Водители попрыгали в кабинки самосвалов, кто успел из пассажиров, втиснулись туда же и в «Запорожец». Часть набилась к паромщику. Остальные попрятались кто где: под плащами, зонтами; какая-то бабка, не найдя ничего лучшего, натянула на голову целофановый кулек.
Одна Злотникова, радуясь уже и тому, что разбушевавшаяся непогода отвлекла людей, продолжала сиротливо жаться к халупке Малинка. Секущие, резкие струи больно били в лицо, ледяными струйками текли по телу. Ее звали внутрь, но она, не-прикаянная, не сдвинулась с места.
Так и стояла, исхлестанная дождем, насквозь продуваемая ветром, дрожала от холода и безутешно, навзрыд плакала, благо никто не мог видеть ее слез. Горько было расставаться с ускользнувшей мечтой: она вновь оставалась одна, без спутника, на чье плечо, как она надеялась, можно было опереться в трудную минуту. Силуэт Кокорева постепенно таял за завесой дождя, размывался, сходил на нет...
И вот тогда-то, когда Катя с разрывающимся от горя сердцем плачет во весь голос, глотая вместе со слезами капли дожди, и отчаянию ее нет предела, тут-то, перекрывая говор сгрудившихся за стеной людей, громче шума дождя, слышатся вдруг размеренные и твердые шаги. Неизвестно откуда возникшие, они родились словно бы из завывания ветра.
А направляется этот неизвестный — Екатерина догадывается, твердо знает — к ней. Ей показалось, что на какое-то мгновение все вокруг стихло, прекратился дождь и ветер унялся. Сердце Кати бешено заколотилось...
Неторопливые шаги все подступают, они ближе и ближе. Сейчас, сейчас этот человек завернет за угол будки. Еще не видя его, Катя зарделась: это — штурман!
Да, это Малханов. Он в черном морском плаще реглан с капюшоном. Молча, словно уста его запечатывает некий обет, Малханов, приблизясь к Кате, распахивает блестящий плат и полой его, как крылом, прикрывает ее от разгулявшегося ненастья.
Она безропотно подчиняется, хотя ей и приходит на ум, что это, может быть, нехорошо: только что была с одним мужчиной, а теперь вот пристроилась к другому. «Что скажут люди?» Но эта мысль скользит и исчезает в ее голове без следа. Кате тепло и уютно рядом с Малхановым. Умиротворенная, она забывает обо всем на свете.
Под плащом сухо, пахнет табаком, сильным, здоровым мужским телом — Кате приятно, что штурман держит ее за плечи. Она невольно трепещет от этого властного объятия. Разумеется, она все еще укоряет себя легкомыслием, но упреки какие-то вя-лые, натужные: прошлое, а вместе с ним и Кокорев, снесенное дождем и ветром, выкорчевалось из памяти без остатка.

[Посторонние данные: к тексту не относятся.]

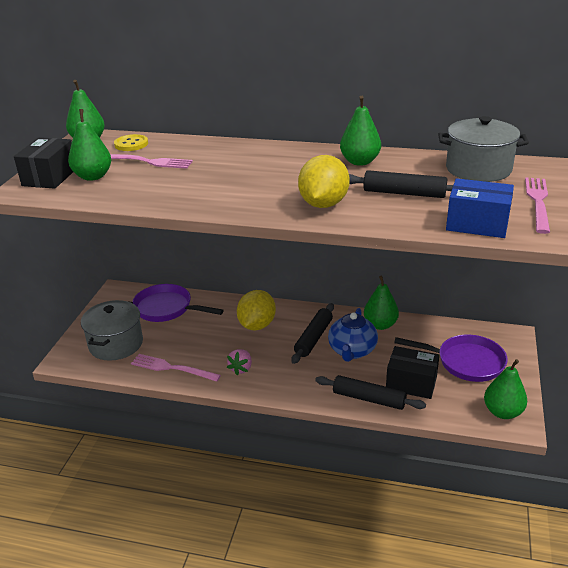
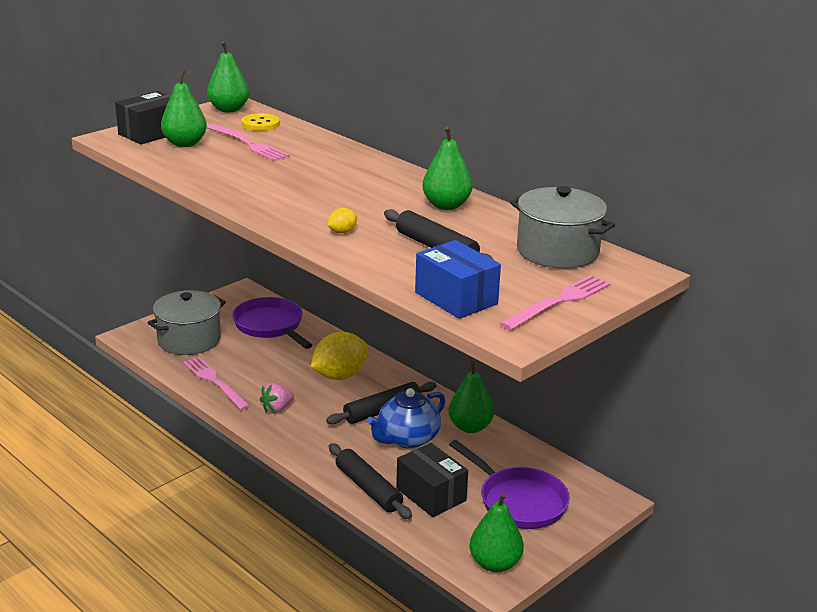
camera: 30 degrees right, 5 degrees down
(323, 204) = (342, 232): yellow lemon -> yellow lemon, size x0.44

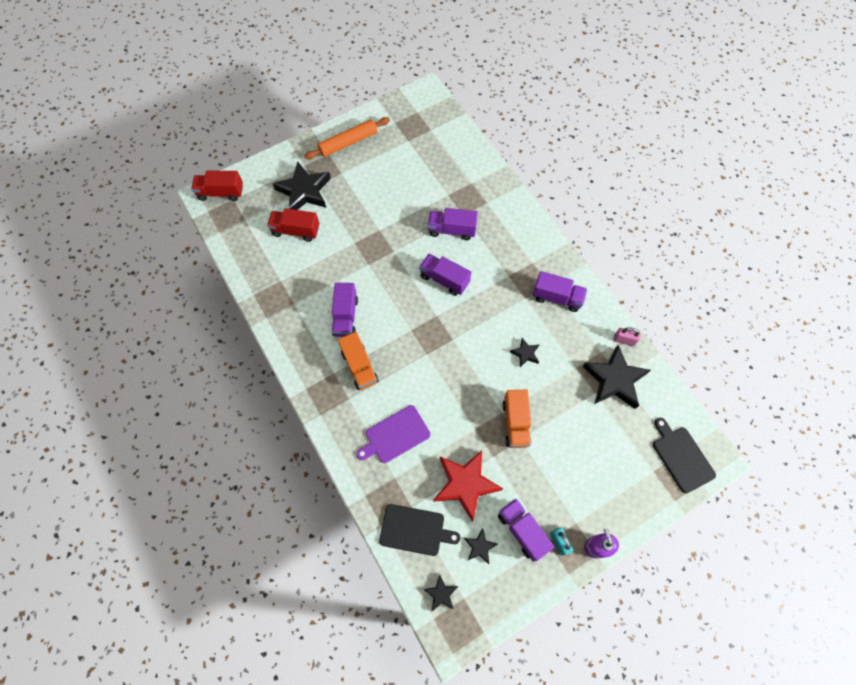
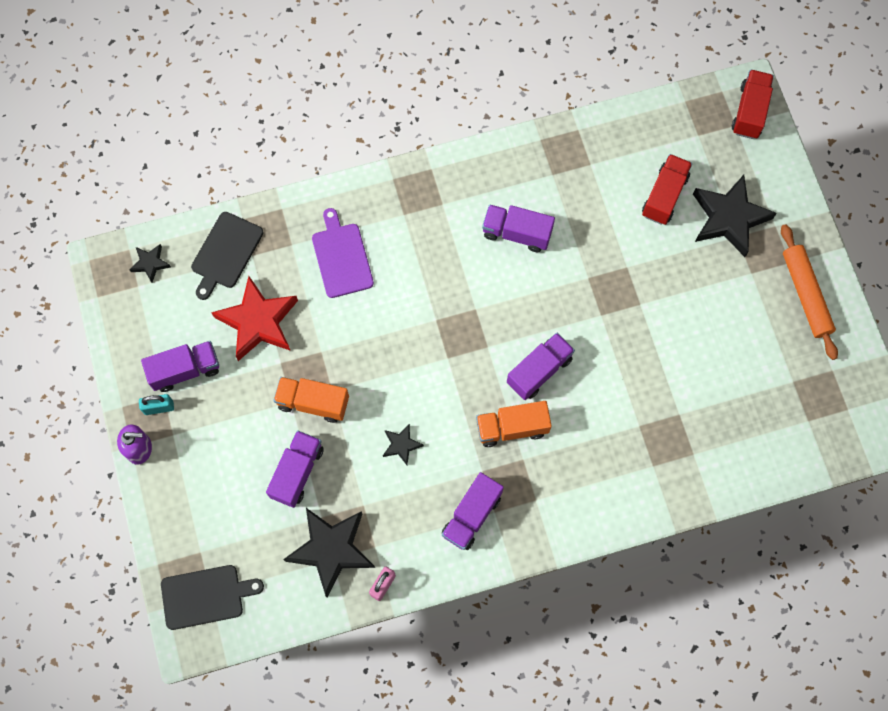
camera: 105 degrees right, 5 degrees up
(359, 366) = (442, 236): orange truck -> orange truck (512, 428)
(452, 230) = (616, 402): purple truck -> purple truck (297, 472)
(480, 547) = (184, 318): black star -> none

Сколько длится этот чудной сон — час, дза, а может, всего лишь мгновение?
— ...Катя, очнись, — Андреевна треплет ее за плечо. — Да проснись же!

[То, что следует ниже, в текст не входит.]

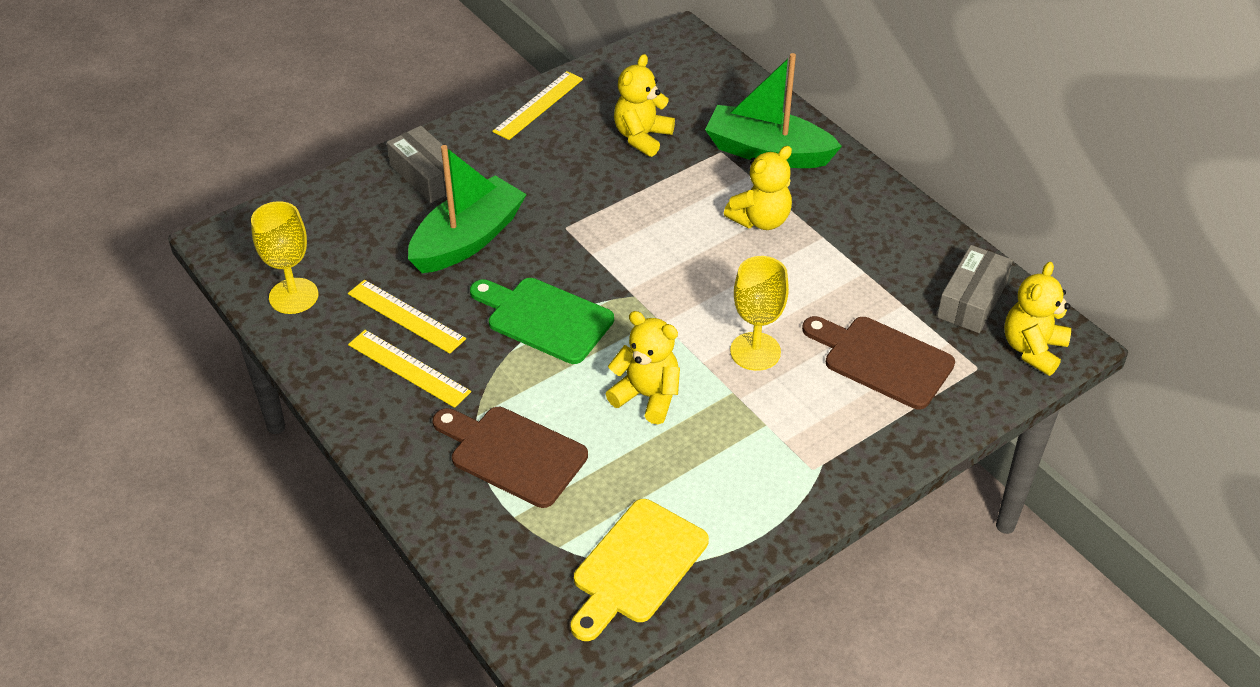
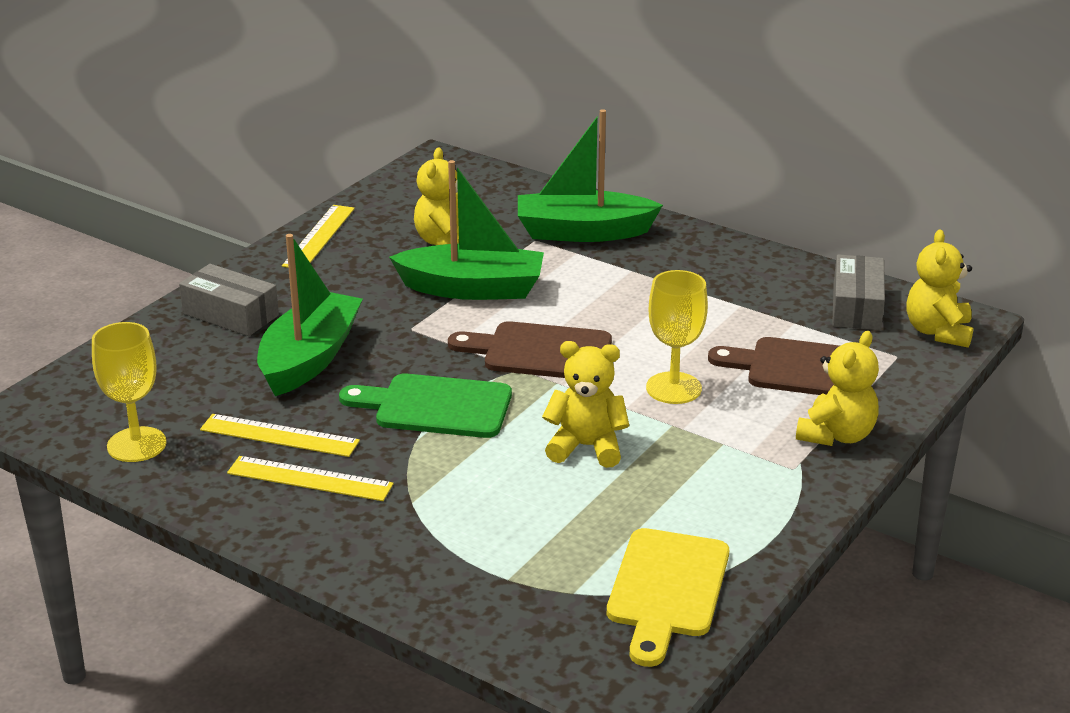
camera: 20 degrees left, 15 degrees down
(512, 454) = (472, 526): brown cutting board -> brown cutting board (540, 352)
(639, 195) = (473, 289): none -> green boat
(760, 220) = (610, 285): yellow teddy bear -> yellow teddy bear (836, 435)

Выхваченная из гущи сонных грез, Злотникова открывает непонимающие глаза. На сердце тяжесть, гнетет предчувствие неминуемой беды, предчувствие тем более страшное, что объяснить его она не в силах.
Клавдия Андреевна одета и собирается же уходить на камбуз.
— Ты что, плакала? Катя машет рукой. Полвосьмого. Утро.